A Cluster-based Sample Selection Strategy for Biological Event Extraction
Abstract— Biological Event Extraction is an important and difficult task, whose purpose is to obtain biomedical knowledge from biomedical literature by identifying biomedical entities and extracting their complex relations from the texts. However, biological events are highly complex and the annotated biomedical corpus is highly imbalanced, which affects the performance of classifier. In this paper, we develop a new semi-supervised biomedical event extraction method based on pairwise model. Firstly, we use initial trained classifier to predict trigger-argument pairs of unlabeled data in sentences. Secondly, we have presented a sentence representation method that combines dependent path by word embedding from biomedical text. Then we fed it to cluster to filter noise samples by a sample selection strategy, and the rest of samples are added to the training dataset to balance dataset. Experimental results on BioNLP-ST GENIA corpus show that the proposed method demonstrates its effectiveness and achieves better performance.
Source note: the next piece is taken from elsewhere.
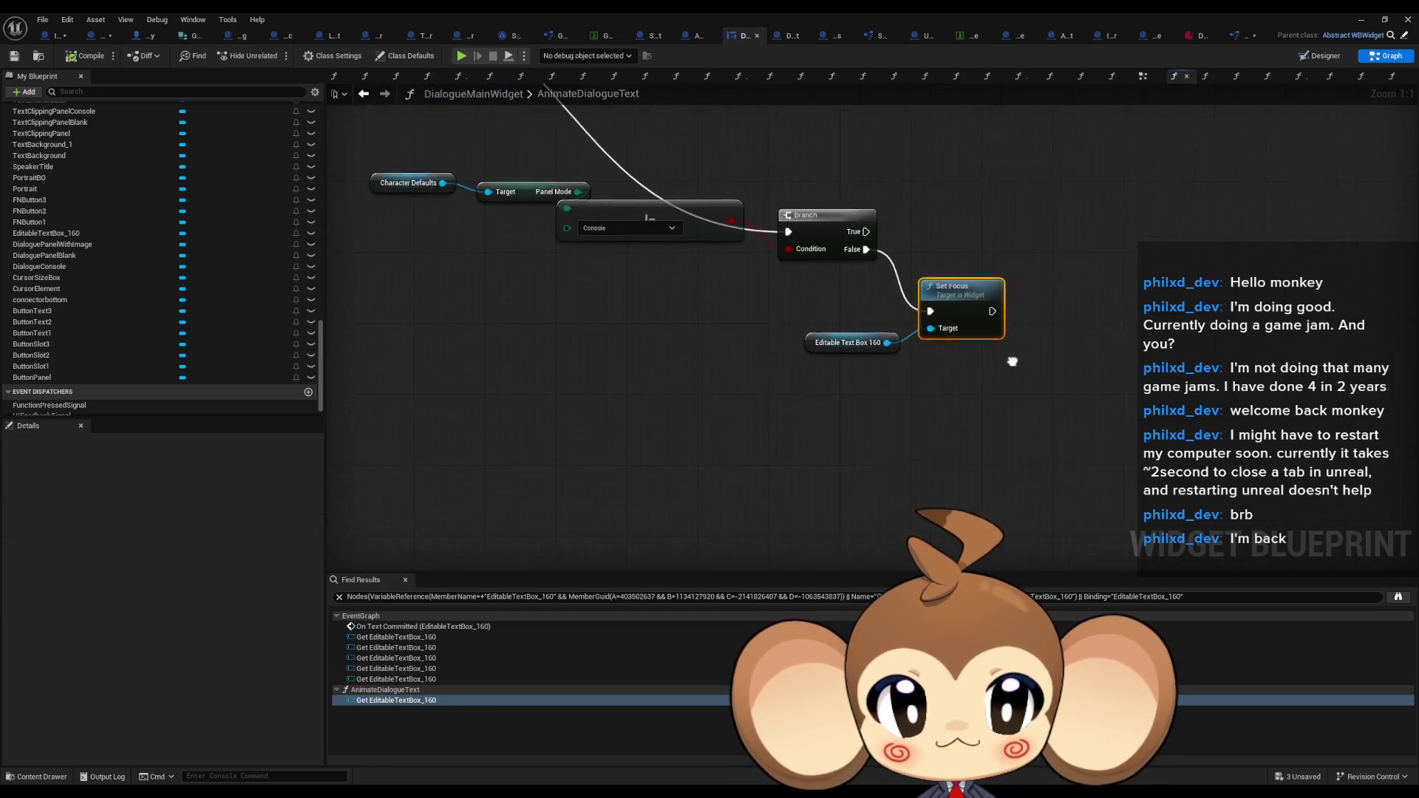
{"action": "left_click_drag", "start_coordinate": [964, 242], "coordinate": [704, 324]}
Index Terms— Biological Event Extraction, Sentence Representation, Cluster
Yang Lu, Xiaolei Ma, Yinan Lu
College of the Computer Science and Technology, Jilin University Changchun, CHINA
Yang Lu, Xiaolei Ma
Library, Inner Mongolia University for Nationalities, CHINA
Cite: Yang Lu, Xiaolei Ma, Yinan Lu, "A Cluster-based Sample Selection Strategy for Biological Event Extraction," Proceedings of 2019 the 9th International Workshop on Computer Science and Engineering, pp. 72-77, Hong Kong, 15-17 June, 2019.